The ESR supplements the EU ETS by setting a target for emissions reductions in the non-trading sectors and by allocating individual commitments to the EU Member States (EU, 2009a, 2018b, 2020a). Neither the current ESR regulation (EU, 2018b) nor the recently proposed ESR revision to strengthen the 2030 target from 30 to 40% compared to 2005 levels (EU, 2021b) allow an accounting for negative emission via BECCS. Analogous to the lack of recognizing BECCS in the EU ETS, the fact that the ESR does not allow negative emission via BECCS to reach national reduction targets constitutes a barrier to BECCS deployment.
***
▸ **Problem A**:
Count the lines of the listing below that contain the word "Write", treating uppercase and lowercase as different. Reply with the number only.
***
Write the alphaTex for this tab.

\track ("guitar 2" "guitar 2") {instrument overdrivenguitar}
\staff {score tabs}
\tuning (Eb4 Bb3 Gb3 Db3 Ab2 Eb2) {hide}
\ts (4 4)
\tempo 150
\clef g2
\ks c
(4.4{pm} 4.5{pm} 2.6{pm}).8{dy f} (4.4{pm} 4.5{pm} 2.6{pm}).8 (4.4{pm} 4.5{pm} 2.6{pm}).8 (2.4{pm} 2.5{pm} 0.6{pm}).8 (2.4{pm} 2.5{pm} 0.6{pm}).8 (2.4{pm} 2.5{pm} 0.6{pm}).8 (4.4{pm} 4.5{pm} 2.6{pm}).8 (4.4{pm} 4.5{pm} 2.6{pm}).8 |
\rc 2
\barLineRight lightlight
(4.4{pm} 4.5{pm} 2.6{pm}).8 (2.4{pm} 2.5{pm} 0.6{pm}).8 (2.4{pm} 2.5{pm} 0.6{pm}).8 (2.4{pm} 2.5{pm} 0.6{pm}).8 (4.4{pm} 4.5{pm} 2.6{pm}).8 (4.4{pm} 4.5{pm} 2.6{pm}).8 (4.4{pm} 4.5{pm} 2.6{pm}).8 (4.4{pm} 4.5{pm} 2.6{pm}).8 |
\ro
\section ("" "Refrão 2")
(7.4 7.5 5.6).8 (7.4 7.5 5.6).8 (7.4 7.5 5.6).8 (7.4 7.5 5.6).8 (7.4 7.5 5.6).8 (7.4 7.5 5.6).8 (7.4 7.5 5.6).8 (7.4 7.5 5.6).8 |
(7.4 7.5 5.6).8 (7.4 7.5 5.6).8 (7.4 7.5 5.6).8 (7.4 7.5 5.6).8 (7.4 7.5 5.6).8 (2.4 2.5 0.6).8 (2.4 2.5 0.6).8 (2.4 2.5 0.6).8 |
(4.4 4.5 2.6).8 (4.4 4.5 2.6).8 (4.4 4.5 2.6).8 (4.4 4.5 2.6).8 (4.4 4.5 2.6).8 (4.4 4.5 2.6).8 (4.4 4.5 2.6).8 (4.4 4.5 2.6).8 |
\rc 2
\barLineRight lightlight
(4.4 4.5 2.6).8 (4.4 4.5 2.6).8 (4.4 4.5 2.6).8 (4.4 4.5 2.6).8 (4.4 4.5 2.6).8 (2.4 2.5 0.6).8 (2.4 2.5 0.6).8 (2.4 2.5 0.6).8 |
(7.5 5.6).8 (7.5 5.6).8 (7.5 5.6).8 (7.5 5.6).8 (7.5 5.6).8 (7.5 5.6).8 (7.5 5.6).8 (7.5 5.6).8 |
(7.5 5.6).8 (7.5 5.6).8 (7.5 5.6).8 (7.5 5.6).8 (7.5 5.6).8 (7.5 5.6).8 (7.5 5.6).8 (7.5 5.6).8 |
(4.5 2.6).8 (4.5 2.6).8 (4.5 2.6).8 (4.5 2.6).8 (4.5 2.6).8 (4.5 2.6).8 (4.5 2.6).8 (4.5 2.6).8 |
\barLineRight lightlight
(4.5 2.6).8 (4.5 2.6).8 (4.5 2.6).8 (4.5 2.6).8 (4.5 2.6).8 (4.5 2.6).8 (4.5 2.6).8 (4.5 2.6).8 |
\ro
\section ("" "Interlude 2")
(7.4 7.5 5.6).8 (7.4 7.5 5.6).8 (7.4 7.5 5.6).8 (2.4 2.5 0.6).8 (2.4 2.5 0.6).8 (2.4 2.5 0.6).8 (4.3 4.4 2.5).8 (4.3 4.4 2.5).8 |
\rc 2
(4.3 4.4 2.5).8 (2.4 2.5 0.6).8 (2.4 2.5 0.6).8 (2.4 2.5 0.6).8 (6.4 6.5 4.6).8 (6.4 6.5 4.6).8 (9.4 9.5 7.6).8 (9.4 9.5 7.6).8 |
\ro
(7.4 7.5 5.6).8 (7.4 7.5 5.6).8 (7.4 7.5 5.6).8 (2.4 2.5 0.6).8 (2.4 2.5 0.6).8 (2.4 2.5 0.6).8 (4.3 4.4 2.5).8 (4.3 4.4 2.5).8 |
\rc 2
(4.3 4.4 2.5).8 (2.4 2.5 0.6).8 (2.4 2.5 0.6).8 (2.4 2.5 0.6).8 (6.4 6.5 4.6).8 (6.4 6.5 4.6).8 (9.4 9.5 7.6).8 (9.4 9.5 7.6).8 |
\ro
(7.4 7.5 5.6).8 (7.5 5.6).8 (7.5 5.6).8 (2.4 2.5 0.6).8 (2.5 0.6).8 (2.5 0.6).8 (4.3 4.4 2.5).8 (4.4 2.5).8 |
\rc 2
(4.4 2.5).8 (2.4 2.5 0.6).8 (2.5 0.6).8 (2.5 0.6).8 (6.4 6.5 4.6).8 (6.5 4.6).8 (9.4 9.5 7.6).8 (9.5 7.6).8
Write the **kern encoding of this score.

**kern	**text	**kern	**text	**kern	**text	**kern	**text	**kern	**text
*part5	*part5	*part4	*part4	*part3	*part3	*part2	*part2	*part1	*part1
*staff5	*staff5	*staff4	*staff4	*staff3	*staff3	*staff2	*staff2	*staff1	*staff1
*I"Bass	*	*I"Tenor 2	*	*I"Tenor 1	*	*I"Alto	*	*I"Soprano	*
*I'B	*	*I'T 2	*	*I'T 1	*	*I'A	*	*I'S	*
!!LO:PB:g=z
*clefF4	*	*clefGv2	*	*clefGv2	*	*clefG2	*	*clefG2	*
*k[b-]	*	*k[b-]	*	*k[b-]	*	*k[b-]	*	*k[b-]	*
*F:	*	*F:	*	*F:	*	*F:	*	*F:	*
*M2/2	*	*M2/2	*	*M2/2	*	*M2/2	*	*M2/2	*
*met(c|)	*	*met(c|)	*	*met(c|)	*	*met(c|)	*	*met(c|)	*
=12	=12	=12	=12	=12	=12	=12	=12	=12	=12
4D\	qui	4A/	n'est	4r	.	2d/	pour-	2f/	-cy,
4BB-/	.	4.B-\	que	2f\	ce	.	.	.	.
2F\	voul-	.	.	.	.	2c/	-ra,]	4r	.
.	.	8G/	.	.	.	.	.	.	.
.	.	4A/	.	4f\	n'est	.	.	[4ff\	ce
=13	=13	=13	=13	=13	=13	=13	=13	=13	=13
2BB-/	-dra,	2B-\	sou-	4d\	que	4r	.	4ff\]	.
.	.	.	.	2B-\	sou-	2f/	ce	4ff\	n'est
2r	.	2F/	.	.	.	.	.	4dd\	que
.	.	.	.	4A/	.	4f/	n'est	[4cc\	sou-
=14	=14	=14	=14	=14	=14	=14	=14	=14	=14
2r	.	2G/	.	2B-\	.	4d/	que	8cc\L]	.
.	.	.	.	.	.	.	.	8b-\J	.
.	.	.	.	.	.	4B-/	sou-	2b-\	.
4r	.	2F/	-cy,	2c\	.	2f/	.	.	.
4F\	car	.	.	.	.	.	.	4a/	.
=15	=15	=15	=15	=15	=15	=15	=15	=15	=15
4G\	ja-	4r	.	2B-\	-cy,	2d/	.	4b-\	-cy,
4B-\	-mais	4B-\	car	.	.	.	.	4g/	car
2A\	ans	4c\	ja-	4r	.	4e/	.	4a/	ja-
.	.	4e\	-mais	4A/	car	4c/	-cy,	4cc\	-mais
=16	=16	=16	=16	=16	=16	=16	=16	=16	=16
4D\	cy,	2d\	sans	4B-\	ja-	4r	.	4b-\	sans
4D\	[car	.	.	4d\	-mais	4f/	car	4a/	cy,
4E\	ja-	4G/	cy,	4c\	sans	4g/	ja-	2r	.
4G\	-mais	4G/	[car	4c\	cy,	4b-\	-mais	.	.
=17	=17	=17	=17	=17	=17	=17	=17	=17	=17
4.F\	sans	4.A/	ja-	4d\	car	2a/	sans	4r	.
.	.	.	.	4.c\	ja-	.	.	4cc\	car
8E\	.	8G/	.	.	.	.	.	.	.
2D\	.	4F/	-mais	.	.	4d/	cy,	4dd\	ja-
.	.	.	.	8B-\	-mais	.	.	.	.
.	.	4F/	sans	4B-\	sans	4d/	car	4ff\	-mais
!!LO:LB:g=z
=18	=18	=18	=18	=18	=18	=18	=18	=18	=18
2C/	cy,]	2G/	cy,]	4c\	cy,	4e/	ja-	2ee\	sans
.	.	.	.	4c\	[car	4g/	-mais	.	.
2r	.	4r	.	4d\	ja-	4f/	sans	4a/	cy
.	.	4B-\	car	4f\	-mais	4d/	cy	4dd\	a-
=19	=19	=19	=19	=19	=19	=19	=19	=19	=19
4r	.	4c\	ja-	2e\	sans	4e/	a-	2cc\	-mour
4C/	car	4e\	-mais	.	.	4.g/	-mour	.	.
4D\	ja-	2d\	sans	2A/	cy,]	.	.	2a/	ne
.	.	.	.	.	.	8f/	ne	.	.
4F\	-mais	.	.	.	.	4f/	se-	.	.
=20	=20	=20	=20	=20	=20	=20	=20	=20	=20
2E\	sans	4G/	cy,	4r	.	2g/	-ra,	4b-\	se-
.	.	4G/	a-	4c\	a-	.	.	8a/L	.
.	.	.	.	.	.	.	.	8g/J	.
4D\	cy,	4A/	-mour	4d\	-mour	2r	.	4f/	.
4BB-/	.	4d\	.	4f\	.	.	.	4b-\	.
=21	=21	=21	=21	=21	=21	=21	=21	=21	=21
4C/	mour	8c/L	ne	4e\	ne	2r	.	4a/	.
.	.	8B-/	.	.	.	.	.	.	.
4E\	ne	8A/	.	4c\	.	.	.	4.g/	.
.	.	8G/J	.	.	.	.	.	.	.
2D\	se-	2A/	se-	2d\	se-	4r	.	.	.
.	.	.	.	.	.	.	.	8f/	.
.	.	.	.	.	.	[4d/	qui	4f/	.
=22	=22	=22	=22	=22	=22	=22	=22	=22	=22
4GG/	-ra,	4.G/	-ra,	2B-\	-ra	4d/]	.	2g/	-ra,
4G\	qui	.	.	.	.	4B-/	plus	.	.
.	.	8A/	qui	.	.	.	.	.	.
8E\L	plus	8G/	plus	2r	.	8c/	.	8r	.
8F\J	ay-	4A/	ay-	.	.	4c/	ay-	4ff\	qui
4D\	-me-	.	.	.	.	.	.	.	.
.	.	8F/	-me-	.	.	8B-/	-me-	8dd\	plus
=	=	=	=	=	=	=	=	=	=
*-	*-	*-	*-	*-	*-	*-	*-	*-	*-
***
▸ **Problem B**:
Copy the passage on the ESR above word for word, beginning at the words "The ESR supplements" and stopping after "to BECCS deployment.".

▸ **Final result A**:
2

▸ **Final result B**:
The ESR supplements the EU ETS by setting a target for emissions reductions in the non-trading sectors and by allocating individual commitments to the EU Member States (EU, 2009a, 2018b, 2020a). Neither the current ESR regulation (EU, 2018b) nor the recently proposed ESR revision to strengthen the 2030 target from 30 to 40% compared to 2005 levels (EU, 2021b) allow an accounting for negative emission via BECCS. Analogous to the lack of recognizing BECCS in the EU ETS, the fact that the ESR does not allow negative emission via BECCS to reach national reduction targets constitutes a barrier to BECCS deployment.